Here Be Not Just Dragons: Stu Horvath's Favourite Tabletop RPGs | Page 4 of 14 | The Quietus

Baker's Dozen

Artists discuss the 13 records that shaped their lives

3. Delta Green (1997)

You’d think one game about cosmic horrors beyond human comprehension would be enough in a list of 13 RPGs, but nope! Delta Green is too good to overlook.

The basic premise builds on the epilogue to Lovecraft’s The Shadow Over Innsmouth, in which the narrator narcs out the monster fish people who live there to the feds, who then depth-charge the deep-sea trench city. The original Delta Green sourcebook, produced by Pagan Publishing under license for Call Of Cthulhu, is concerned with extrapolating out a fictional world where, since 1927, the military and intelligence agencies of various governments are aware of and move (mostly) in opposition to supernatural forces. Delta Green is the covert department (and sometimes illegal conspiracy) that feeds woefully unprepared American soldiers and law enforcement agents into cosmic breaches in order to keep them closed, and out of public knowledge. The secret history presented by the original sourcebook, and expanded by the standalone RPG (2017) and its many supplements, is infectious and makes The X-Files look simplistic in comparison – the fungi from Yuggoth are manipulating the U.S. government disguised as grey aliens, math equations can kill, and the alternate reality of The King In Yellow waits just around the corner for anyone foolish enough to believe in it.

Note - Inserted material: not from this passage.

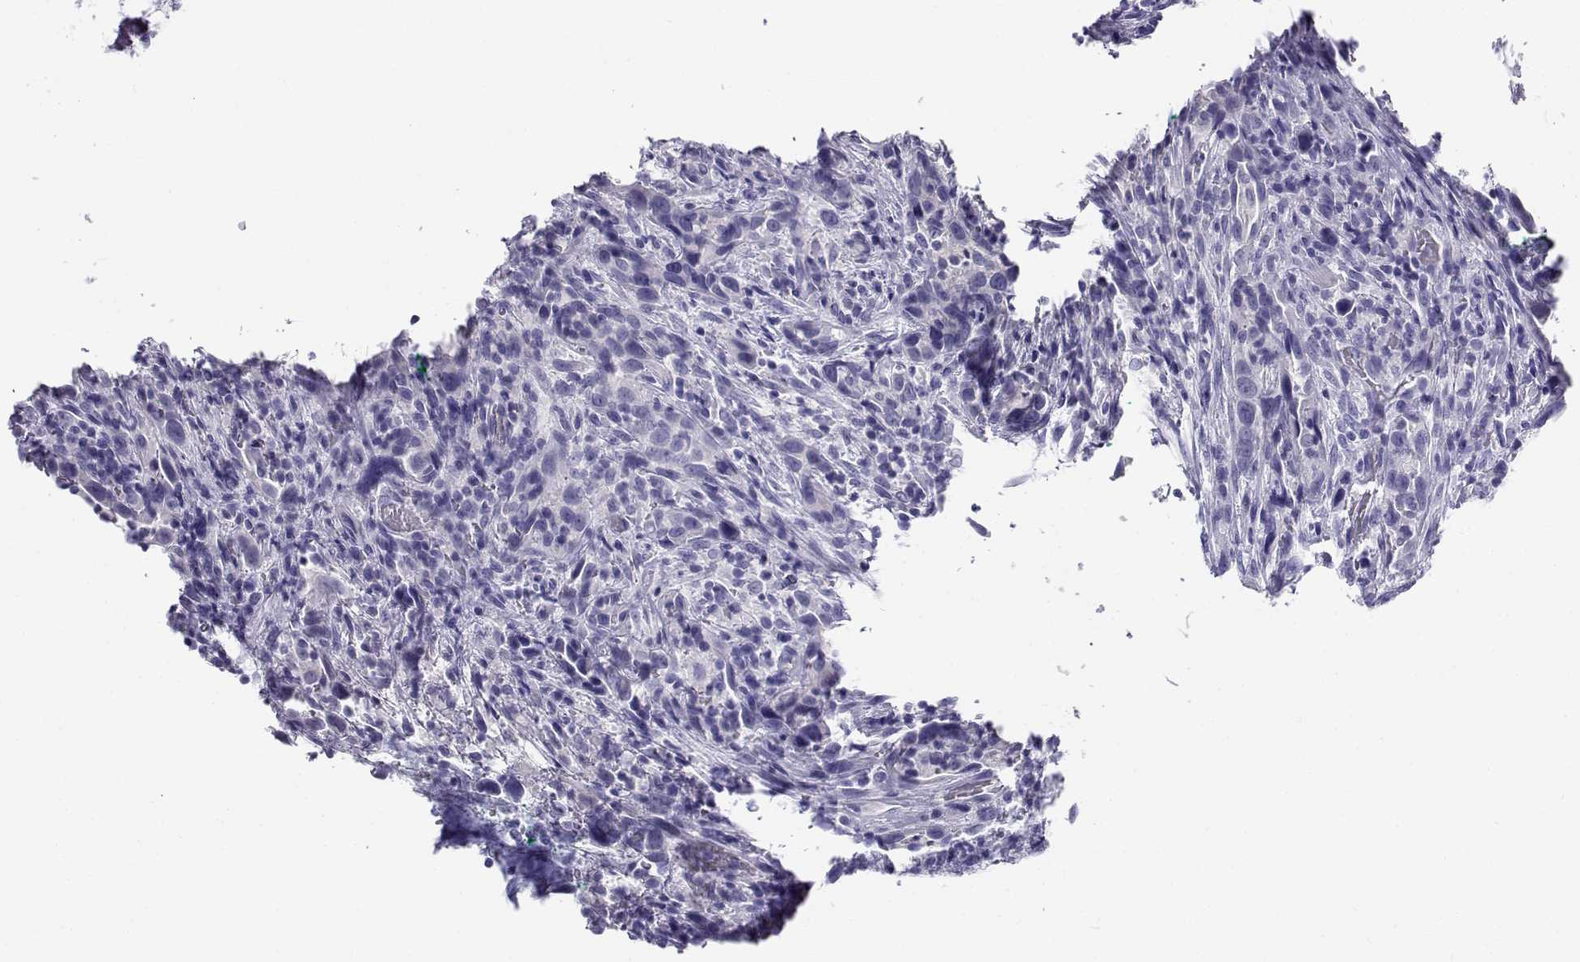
{"staining": {"intensity": "negative", "quantity": "none", "location": "none"}, "tissue": "urothelial cancer", "cell_type": "Tumor cells", "image_type": "cancer", "snomed": [{"axis": "morphology", "description": "Urothelial carcinoma, NOS"}, {"axis": "morphology", "description": "Urothelial carcinoma, High grade"}, {"axis": "topography", "description": "Urinary bladder"}], "caption": "Tumor cells are negative for brown protein staining in transitional cell carcinoma.", "gene": "CABS1", "patient": {"sex": "female", "age": 64}}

I’ve devoured every single Delta Green book I have gotten my hands on, and drop everything to read new ones as they come out. Even with their mechanics and deconstructed plots (essential for running them at a table full of friends), they hold their own as effective horror stories, weaving modern anxieties, the fallout from trauma and good old-fashioned monsters into compelling narratives, time and time again.